Social media giants could face heavy fines if they fail to remove terrorist content within an hour, under new legislation proposed by EU lawmakers.
The European Parliament's Civil Liberties Committee passed the draft law on Monday evening, which is now subject to approval in a vote in the Parliament's full chamber next week. If approved, the legislation will face a final ratification by EU leaders.
Under the proposed regulation, internet companies that host content uploaded by users — like Facebook or YouTube — and offer their services in the EU will have a one-hour window to remove terrorist content from their site if they are alerted by "competent national authorities." They will not be legally obliged to constantly monitor their platforms for extremist material.
The new law would see tech firms fined up to 4% of their global turnover if they "systematically and persistently" fail to comply.
Companies that have been issued a substantial number of removal orders may also be asked by authorities to take further measures, such as regular reporting to authorities or increasing staff numbers. Lawmakers also agreed that additional measures ordered by authorities should take a company's financial capabilities into account, as well as "the freedom to receive and impart information and ideas in an open and democratic society."
Smaller platforms would be given a slight advantage, with a 12-hour window to remove content after their first removal order, as well as an explanation from authorities about their obligations under the law.
The legislation targets any material — such as text, images, sound recordings or videos — that incites or solicits terrorist offences, provides instructions for the carrying out of terrorist offences, or solicits participation in the activities of a terrorist group. It will also apply to content providing guidance on how to make and use explosives, firearms and other weapons for terrorist purposes.
The law would protect content that was being distributed for educational, journalistic or research purposes. The expression of controversial views on sensitive political matters would not be subject to the legislation.
Daniel Dalton, member of the Committee on Civil Liberties, Justice and Home Affairs, said in a press release Monday there was a clear problem with terrorist material being circulated unchecked — but he added the legislation would not prohibit free speech.

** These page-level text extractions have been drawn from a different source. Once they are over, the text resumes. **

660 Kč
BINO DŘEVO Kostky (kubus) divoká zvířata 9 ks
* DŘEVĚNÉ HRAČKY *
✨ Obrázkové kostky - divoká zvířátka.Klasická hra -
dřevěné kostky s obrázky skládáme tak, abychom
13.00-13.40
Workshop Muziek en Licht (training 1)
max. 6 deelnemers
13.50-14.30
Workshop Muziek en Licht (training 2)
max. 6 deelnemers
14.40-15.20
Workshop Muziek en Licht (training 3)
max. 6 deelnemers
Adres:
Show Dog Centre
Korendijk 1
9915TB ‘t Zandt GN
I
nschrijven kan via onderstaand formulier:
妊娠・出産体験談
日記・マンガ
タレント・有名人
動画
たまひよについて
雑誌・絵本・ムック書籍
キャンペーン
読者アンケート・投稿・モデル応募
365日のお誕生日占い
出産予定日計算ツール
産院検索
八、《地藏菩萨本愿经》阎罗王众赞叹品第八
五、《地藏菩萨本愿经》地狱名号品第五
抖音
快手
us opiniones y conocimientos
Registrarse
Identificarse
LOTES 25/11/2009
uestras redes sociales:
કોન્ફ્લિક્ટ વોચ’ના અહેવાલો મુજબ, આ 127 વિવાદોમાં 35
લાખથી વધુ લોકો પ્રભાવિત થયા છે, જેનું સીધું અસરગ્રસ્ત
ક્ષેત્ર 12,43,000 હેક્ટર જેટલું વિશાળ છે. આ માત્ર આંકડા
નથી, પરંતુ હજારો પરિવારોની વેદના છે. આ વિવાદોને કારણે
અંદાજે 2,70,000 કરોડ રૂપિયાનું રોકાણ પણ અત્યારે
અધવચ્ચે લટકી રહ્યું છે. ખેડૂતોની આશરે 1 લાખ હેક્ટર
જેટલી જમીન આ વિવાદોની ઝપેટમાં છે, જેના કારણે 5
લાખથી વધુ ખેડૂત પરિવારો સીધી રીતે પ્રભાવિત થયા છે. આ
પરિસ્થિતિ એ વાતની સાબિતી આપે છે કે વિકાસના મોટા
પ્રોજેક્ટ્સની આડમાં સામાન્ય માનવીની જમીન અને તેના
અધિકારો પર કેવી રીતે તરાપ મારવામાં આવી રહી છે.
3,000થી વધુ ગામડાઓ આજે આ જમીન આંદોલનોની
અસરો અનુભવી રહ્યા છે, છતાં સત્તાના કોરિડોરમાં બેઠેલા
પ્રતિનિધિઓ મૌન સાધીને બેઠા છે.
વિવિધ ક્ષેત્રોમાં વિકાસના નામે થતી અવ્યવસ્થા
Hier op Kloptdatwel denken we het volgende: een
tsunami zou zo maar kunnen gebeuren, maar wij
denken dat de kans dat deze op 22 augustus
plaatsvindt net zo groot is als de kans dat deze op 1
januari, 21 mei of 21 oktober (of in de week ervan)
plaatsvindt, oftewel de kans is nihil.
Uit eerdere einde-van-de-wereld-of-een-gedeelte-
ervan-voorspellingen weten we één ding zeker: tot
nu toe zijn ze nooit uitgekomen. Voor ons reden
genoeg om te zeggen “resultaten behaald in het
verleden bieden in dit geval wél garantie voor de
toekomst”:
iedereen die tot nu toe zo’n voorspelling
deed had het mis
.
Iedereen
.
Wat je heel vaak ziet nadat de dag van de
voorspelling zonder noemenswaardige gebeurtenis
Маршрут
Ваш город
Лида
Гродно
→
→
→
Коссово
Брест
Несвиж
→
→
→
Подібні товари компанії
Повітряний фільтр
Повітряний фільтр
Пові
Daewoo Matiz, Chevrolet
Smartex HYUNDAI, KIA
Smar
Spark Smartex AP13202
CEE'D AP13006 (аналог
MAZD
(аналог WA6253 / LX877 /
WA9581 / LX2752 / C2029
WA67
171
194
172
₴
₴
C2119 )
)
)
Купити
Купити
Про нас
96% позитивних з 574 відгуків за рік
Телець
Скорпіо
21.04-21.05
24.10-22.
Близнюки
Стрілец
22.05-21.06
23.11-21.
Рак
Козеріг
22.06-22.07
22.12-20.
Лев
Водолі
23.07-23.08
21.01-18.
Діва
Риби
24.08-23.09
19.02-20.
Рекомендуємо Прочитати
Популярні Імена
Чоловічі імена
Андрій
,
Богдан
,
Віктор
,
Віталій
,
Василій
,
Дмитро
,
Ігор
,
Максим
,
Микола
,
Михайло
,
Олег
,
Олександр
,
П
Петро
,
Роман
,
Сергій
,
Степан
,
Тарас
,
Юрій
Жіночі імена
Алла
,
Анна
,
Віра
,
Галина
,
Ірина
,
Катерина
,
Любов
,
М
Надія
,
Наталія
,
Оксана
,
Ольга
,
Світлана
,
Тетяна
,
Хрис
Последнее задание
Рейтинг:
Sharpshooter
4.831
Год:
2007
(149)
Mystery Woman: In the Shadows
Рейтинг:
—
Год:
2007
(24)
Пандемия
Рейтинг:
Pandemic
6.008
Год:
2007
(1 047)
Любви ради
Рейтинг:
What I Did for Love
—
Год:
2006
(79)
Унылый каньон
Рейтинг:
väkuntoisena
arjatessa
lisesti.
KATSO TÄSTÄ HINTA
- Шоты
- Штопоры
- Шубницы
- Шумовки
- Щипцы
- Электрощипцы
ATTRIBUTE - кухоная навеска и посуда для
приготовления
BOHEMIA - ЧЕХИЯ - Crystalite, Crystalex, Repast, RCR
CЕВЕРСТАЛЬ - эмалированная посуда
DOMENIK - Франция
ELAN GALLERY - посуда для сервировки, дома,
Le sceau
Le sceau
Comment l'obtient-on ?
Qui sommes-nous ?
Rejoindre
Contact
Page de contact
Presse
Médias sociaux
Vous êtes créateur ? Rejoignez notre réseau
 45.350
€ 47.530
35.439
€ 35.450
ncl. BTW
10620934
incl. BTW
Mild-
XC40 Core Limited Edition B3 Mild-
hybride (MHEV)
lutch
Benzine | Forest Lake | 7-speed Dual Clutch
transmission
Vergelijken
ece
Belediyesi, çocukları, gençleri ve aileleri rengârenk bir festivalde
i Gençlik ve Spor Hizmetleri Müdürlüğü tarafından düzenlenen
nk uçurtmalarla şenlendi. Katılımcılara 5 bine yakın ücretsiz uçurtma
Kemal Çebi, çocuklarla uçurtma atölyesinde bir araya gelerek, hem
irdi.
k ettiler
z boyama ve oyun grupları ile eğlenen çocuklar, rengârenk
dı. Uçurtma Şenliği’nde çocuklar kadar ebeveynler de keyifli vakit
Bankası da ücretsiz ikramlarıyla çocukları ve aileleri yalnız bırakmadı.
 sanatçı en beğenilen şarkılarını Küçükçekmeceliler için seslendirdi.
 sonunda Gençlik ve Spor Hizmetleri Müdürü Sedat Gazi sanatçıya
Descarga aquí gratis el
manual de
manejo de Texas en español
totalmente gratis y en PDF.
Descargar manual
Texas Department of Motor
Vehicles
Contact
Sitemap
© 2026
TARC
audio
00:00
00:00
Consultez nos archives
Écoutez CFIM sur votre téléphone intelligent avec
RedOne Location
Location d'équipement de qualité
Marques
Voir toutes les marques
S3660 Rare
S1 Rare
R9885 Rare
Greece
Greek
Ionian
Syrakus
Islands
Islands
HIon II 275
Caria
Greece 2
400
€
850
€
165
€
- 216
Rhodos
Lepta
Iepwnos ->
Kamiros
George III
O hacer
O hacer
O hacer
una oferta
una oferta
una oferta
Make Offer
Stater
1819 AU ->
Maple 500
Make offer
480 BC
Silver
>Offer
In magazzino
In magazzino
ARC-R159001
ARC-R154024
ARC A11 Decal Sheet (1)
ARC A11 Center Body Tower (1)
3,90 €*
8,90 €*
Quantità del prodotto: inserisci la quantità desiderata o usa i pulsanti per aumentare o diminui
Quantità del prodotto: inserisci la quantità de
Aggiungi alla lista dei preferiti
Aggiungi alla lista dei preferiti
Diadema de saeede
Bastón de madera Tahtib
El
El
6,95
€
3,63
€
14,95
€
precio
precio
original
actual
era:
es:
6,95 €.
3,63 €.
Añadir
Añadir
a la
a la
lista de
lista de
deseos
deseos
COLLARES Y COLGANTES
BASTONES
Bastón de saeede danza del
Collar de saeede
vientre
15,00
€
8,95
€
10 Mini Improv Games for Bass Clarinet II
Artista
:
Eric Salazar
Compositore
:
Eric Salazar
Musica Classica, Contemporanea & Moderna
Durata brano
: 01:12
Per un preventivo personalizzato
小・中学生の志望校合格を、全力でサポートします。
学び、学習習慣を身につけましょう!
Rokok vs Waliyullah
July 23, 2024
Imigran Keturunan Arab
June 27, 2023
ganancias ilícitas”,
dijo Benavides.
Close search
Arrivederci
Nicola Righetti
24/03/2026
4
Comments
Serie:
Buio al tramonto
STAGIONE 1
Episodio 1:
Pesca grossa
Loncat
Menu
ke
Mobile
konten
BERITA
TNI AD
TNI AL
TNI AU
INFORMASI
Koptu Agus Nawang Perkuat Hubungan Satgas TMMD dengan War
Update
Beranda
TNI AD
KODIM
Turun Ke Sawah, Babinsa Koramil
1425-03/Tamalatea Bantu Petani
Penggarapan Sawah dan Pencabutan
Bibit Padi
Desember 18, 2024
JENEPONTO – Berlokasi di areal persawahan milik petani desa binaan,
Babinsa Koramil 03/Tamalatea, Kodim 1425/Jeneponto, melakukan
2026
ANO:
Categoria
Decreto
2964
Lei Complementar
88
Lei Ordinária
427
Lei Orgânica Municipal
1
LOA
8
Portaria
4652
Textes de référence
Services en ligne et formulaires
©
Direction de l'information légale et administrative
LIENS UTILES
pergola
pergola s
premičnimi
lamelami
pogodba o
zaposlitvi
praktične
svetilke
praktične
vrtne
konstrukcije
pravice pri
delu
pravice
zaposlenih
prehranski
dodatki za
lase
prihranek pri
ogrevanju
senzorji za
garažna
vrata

"This propaganda can be linked to actual terrorist incidents and national authorities must be able to act decisively," he said. "Any new legislation must be practical and proportionate if we are to safeguard free speech. Without a fair process we risk the over-removal of content as businesses would understandably take a safety-first approach to defend themselves. It also absolutely cannot lead to a general monitoring of content by the back door."
Big Tech has faced intensified scrutiny since a video of last month's attacks on two New Zealand mosques was shared repeatedly on several social media sites.
U.K. lawmakers published a proposal for new legislation on Monday that would slap companies with hefty fines, block websites and hold executives personally liable if their platforms host harmful content.
Last week, Australia passed a similar law that could see tech firms and their executives fined or jailed for failing to remove harmful content from their platforms.